## DIRECTION
In the book review below, how many chapters is World of the Right divided into?

## EXCERPT
########

Rita Abrahamsen, Jean-François Drolet, Michael C. Williams, Srdjan Vucetic, Karin Narita, & Alexandra Gheciu
World of the Right: Radical Conservatism and Global Order
Cambridge: Cambridge University Press, 2024
If you ever try to convince a political “normie” that White Nationalism is the best political option, you are going to face some questions and objections: Who is white? Isn’t White Nationalism “racist,” i.e., evil? Do you envision one white state or many? How will you separate from non-whites? Etc.
Basically, you must convince people that White Nationalism is meaningful, moral, and practicable. You need to answer these questions persuasively before White Nationalism is going to make political headway. Answering these questions is what we in the movement call “metapolitics.”
In the Anglosphere and Western Europe, metapolitics is not just the Right’s best option, it is basically our only option. We don’t have the money to win elections or the guns and numbers to mount a revolution. Our enemies vastly outmatch us in terms of guns and money. Their great weakness is intellectual: their system is built on lies and delusions about human nature and society. Thus it can produce only misery and destruction.
Our strengths and weaknesses are a mirror image of those of our enemies. We lack money and force of arms or numbers. Our great strength is intellectual: we know the truth about human nature and society. Thus only we can solve the political problems of our time.
It is folly to attack our enemy on the grounds where he is strongest, and we are weakest. Instead, we must attack where we are strongest, and they are weakest: on the ideological front. That means metapolitics. When we convert more people to our side, then money, power, and political change will follow.
If you were to ask me how to create a first-rate academic book on New Right metapolitics, just about the last thing I would suggest is to call together six International Relations scholars, three from England and three from Canada. Whoever heard of a good book written by a committee? Yet somehow World of the Right is one of the best books on our movement written by outsiders.
As researchers, the authors of World of the Right are admirably thorough and objective. As writers, they are seldom tendentious. But they are hardly disinterested. They clearly share a Left-wing and globalist agenda. They don’t want the Right to succeed. But they are forced to admit that New Right metapolitics is highly effective. Because this is in effect a declaration “against interest,” the authors of World of the Right make an even more convincing case for New Right metapolitics than its partisans.
World of the Right is divided into five chapters. Chapter 1, the introduction, is entitled “A Diverse and Global Right,” which I guess means it’s a good thing. Here the authors outline the book’s argument. They also make it clear that they are not discussing the center-Right, but the “radical Right,” which ranges from the European New Right and North American White Nationalists, including writers at Counter-Currents and American Renaissance, to American paleoconservatives as well as Italy’s Lega Nord, Hungary’s Fidesz, Germany’s Alternativ für Deutschland, France’s Rassemblement National (formerly the Front National), and Trumpism (p. 25). (The authors sometimes speak of this whole spectrum as the radical Right and sometimes divide it into the radical Right and the extreme Right [p. 25].) The authors also characterize the far Right as “populist” and “nationalist” as opposed to the center-Right, which is as “elitist” and “globalist” as the rest of the political establishment.
But anti-globalism is itself a global phenomenon, and given that the authors are International Relations scholars, it makes sense for them to study the radical Right in the global context.

########

## DATA SEGMENT
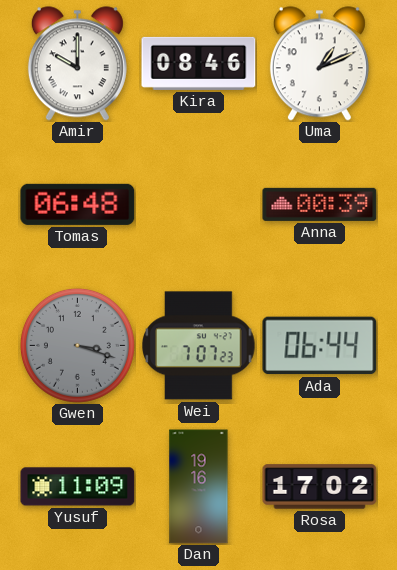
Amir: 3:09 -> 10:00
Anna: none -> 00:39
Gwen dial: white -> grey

########

## OUTPUT OF THE EXERCISE
Five chapters.